Arch Surg. 1992 Oct;127(10):1169-73; discussion 1173-4. doi: 10.1001/archsurg.1992.01420100027005.
Between 1983 and 1990, 38 sequential patients with stage II to III soft-tissue sarcoma of the extremities, as defined by the American Joint Committee on Cancer, were treated. Eighteen patients were treated with intra-arterial doxorubicin hydrochloride, limb salvage surgery, and radiation (group A). Twenty patients in group B were treated with cisplatin, isolated limb perfusion, limb salvage surgery, and radiation. The study was not randomized, but all patients were treated prospectively using one of the two protocols. The two groups were similar demographically and had similar lengths of survival without disease.
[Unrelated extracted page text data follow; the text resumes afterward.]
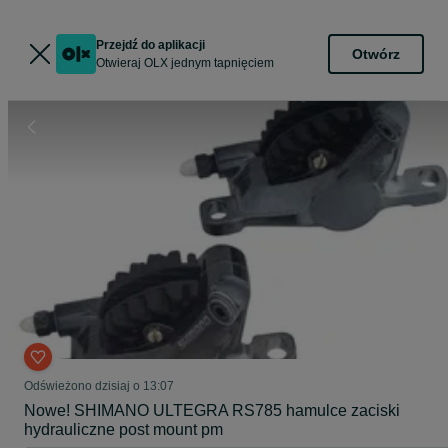
Przejdź do aplikacji
Otwórz
Otwieraj OLX jednym tapnięciem
Odświeżono dzisiaj o 13:07
Nowe! SHIMANO ULTEGRA RS785 hamulce zaciski
hydrauliczne post mount pm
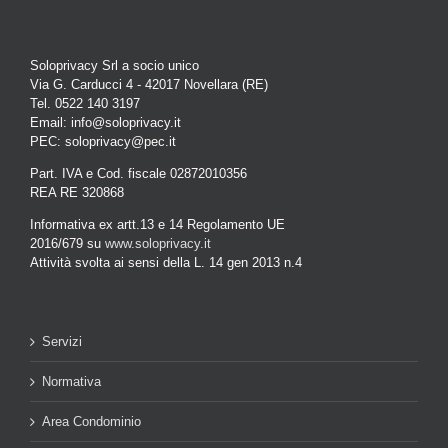
Soloprivacy Srl a socio unico
Via G. Carducci 4 - 42017 Novellara (RE)
Tel. 0522 140 3197
Email: info@soloprivacy.it
PEC: soloprivacy@pec.it
Part. IVA e Cod. fiscale 02872010356
REA RE 320868
Informativa ex artt.13 e 14 Regolamento UE
2016/679 su
www.soloprivacy.it
Attività svolta ai sensi della L. 14 gen 2013 n.4
Servizi
Normativa
Area Condominio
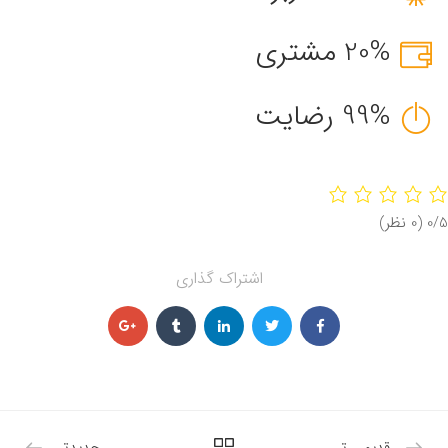
20% مشتری
99% رضایت
‫0/5
‫(0 نظر)
اشتراک گذاری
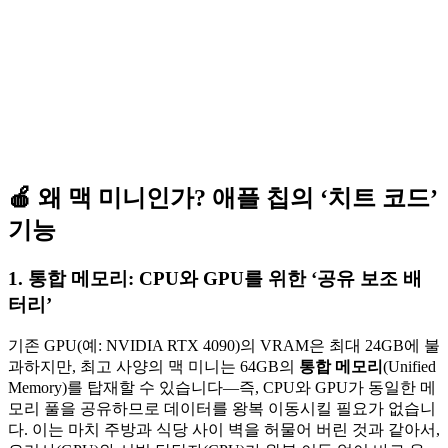
🍎 왜 맥 미니인가? 애플 칩의 ‘치트 코드’
기능
1.
통합 메모리: CPU와 GPU를 위한 ‘공유 보조 배
터리’
기존 GPU(예: NVIDIA RTX 4090)의 VRAM은 최대 24GB에 불
과하지만, 최고 사양의 맥 미니는 64GB의
통합 메모리
(Unified
Memory)를 탑재할 수 있습니다—즉, CPU와 GPU가 동일한 메
모리 풀을 공유하므로 데이터를 왕복 이동시킬 필요가 없습니
다. 이는 마치 주방과 식당 사이 벽을 허물어 버린 것과 같아서,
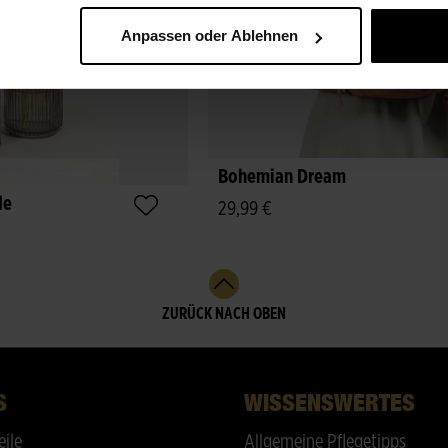
Anpassen oder Ablehnen
Bohemian Dream
de
29,99 €
ZURÜCK NACH OBEN
S
WISSENSWERTES
eile
Allgemeine Pflegetipps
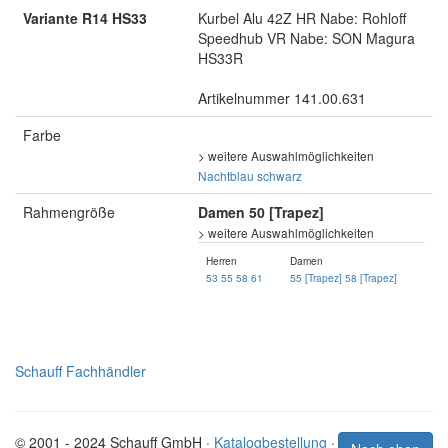
Variante R14 HS33
Kurbel Alu 42Z HR Nabe: Rohloff
Speedhub VR Nabe: SON Magura
HS33R
Artikelnummer 141.00.631
Farbe
> weitere Auswahlmöglichkeiten
Nachtblau
schwarz
Rahmengröße
Damen 50 [Trapez]
> weitere Auswahlmöglichkeiten
Herren
Damen
53
55
58
61
55 [Trapez]
58 [Trapez]
Schauff Fachhändler
© 2001 - 2024 Schauff GmbH ·
Katalogbestellung
·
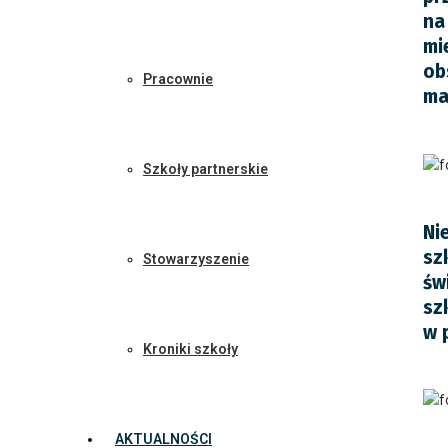
na
mi
ob
Pracownie
ma
Szkoły partnerskie
Ni
sz
Stowarzyszenie
św
sz
w 
Kroniki szkoły
AKTUALNOŚCI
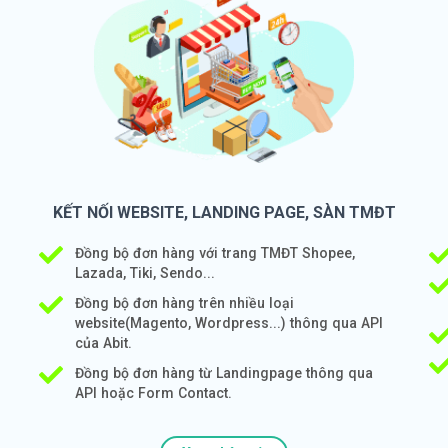
KẾT NỐI WEBSITE, LANDING PAGE, SÀN TMĐT
Đồng bộ đơn hàng với trang TMĐT Shopee,
Lazada, Tiki, Sendo...
Đồng bộ đơn hàng trên nhiều loại
website(Magento, Wordpress...) thông qua API
của Abit.
Đồng bộ đơn hàng từ Landingpage thông qua
API hoặc Form Contact.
There was only one local recurrence in the series, and this occurred in a group B patient who underwent perfusion with the lowest dose of cisplatin. Regional perfusion with either intra-arterial doxorubicin hydrochloride or cisplatin combined with limb salvage surgery and postoperative radiation are highly effective in preventing local recurrences and preserving functional extremities in patients with soft-tissue sarcoma. There was no difference in results between these two methods.
1983年至1990年间,对38例符合美国癌症联合委员会定义的II至III期肢体软组织肉瘤患者进行了连续治疗。18例患者接受了动脉内盐酸阿霉素、保肢手术和放疗(A组)。B组的20例患者接受了顺铂、隔离肢体灌注、保肢手术和放疗。该研究未进行随机分组,但所有患者均采用两种方案之一进行前瞻性治疗。两组在人口统计学上相似,无病生存期相似。该系列中仅出现1例局部复发,发生在接受最低剂量顺铂灌注的B组患者中。动脉内盐酸阿霉素或顺铂区域灌注联合保肢手术和术后放疗在预防软组织肉瘤患者局部复发和保留肢体功能方面非常有效。这两种方法的结果没有差异。